Category: General Sports Injuries
Jul 23, 2006
There are two kinds of sports injuries: acute traumatic and chronic or overuse. Sports where overuse injuries are most common include baseball, softball, gymnastics, swimming, and running.
Chronic or overuse injuries are stress fractures (tiny cracks in a bone's surface), tendinitis (inflammation of the tendon caused by repetitive stretching), bursitis (inflammation of a bursa, which reduces friction as between a tendon and a bone), and epiphysitis or apophytis (growth plate overload resulting in soft tissue tears and stress fractures).
Overuse injuries are associated with three sets of activities: overhead (including throwing); running and jumping; and gripping.
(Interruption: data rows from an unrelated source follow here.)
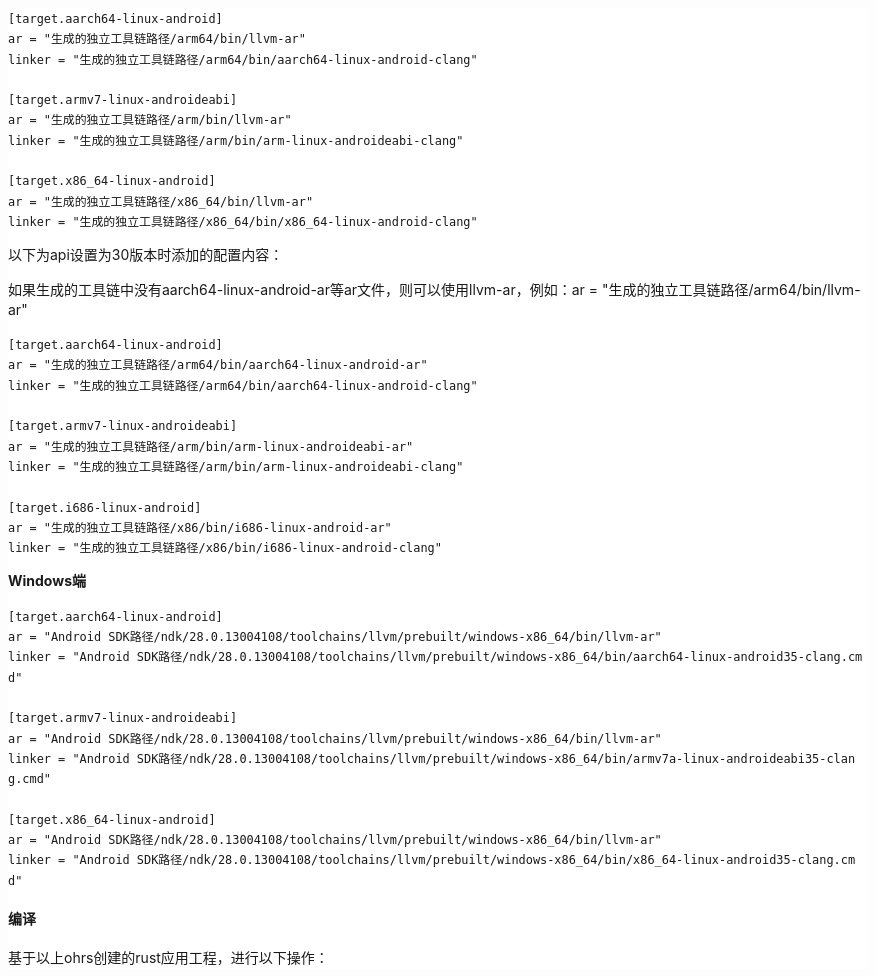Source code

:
 ```shell
[target.aarch64-linux-android]
ar = "生成的独立工具链路径/arm64/bin/llvm-ar"
linker = "生成的独立工具链路径/arm64/bin/aarch64-linux-android-clang"

[target.armv7-linux-androideabi]
ar = "生成的独立工具链路径/arm/bin/llvm-ar"
linker = "生成的独立工具链路径/arm/bin/arm-linux-androideabi-clang"

[target.x86_64-linux-android]
ar = "生成的独立工具链路径/x86_64/bin/llvm-ar"
linker = "生成的独立工具链路径/x86_64/bin/x86_64-linux-android-clang"
```

以下为api设置为30版本时添加的配置内容：

如果生成的工具链中没有aarch64-linux-android-ar等ar文件，则可以使用llvm-ar，例如：ar = "生成的独立工具链路径/arm64/bin/llvm-ar"

```shell
[target.aarch64-linux-android]
ar = "生成的独立工具链路径/arm64/bin/aarch64-linux-android-ar"
linker = "生成的独立工具链路径/arm64/bin/aarch64-linux-android-clang"

[target.armv7-linux-androideabi]
ar = "生成的独立工具链路径/arm/bin/arm-linux-androideabi-ar"
linker = "生成的独立工具链路径/arm/bin/arm-linux-androideabi-clang"

[target.i686-linux-android]
ar = "生成的独立工具链路径/x86/bin/i686-linux-android-ar"
linker = "生成的独立工具链路径/x86/bin/i686-linux-android-clang"
```

**Windows端**

```shell
[target.aarch64-linux-android]
ar = "Android SDK路径/ndk/28.0.13004108/toolchains/llvm/prebuilt/windows-x86_64/bin/llvm-ar"
linker = "Android SDK路径/ndk/28.0.13004108/toolchains/llvm/prebuilt/windows-x86_64/bin/aarch64-linux-android35-clang.cmd"

[target.armv7-linux-androideabi]
ar = "Android SDK路径/ndk/28.0.13004108/toolchains/llvm/prebuilt/windows-x86_64/bin/llvm-ar"
linker = "Android SDK路径/ndk/28.0.13004108/toolchains/llvm/prebuilt/windows-x86_64/bin/armv7a-linux-androideabi35-clang.cmd"

[target.x86_64-linux-android]
ar = "Android SDK路径/ndk/28.0.13004108/toolchains/llvm/prebuilt/windows-x86_64/bin/llvm-ar"
linker = "Android SDK路径/ndk/28.0.13004108/toolchains/llvm/prebuilt/windows-x86_64/bin/x86_64-linux-android35-clang.cmd"
```

#### 编译

基于以上ohrs创建的rust应用工程，进行以下操作：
Sports requiring repetitive overhead activities - such as baseball, tennis and swimming - are typically associated with injuries sustained to the shoulder, such as rotator cuff tendinitis. "Little Leaguer's Shoulder," which occurs when the growth plate is overstressed, can cause pain and disability.
Injuries to the hip, knee, ankle, and foot are common in basketball, soccer and volleyball, due to the stress related to the impact of running and jumping on the lower extremities.
The forearm and wrist are common sites for overuse injuries in sports requiring gripping, such as tennis, golf, and gymnastics. "Tennis elbow" or "golfer's elbow" are both forms of tendinitis. Gymnasts are vulnerable to repetitive loading associated with tumbling and bar work, which can injure the growth plate of the wrists. Young female gymnasts are four times more likely to develop spondylolysis, a stress fracture in the spine that can lead to displacement and slipping of one vertebral body over the other.
Youths are prone to repetitive injuries due to bone softness and the relative tightness of ligaments and tendons during the growth spurt, which in girls starts approximately at age 10 and for boys at 12. These go away after the growth spurt ends. Watch for pain in the knee, wrist and shoulder.
RICE - rest, ice, compression and elevation - is the industry standard for treatment of repetitive injuries (which won't always show up on X-rays) as well as bruises, strains and sprains. Jeff Woodrich, a physical therapist with Buffalo Rehab Group, suggests listening to the child when trying to assess injuries, especially when they are under the age of 13. Also, don't ask your child to receive the same care as pro athletes, who often undergo procedures that are risky and sometimes not very effective.
Always seek medical care for acute injuries.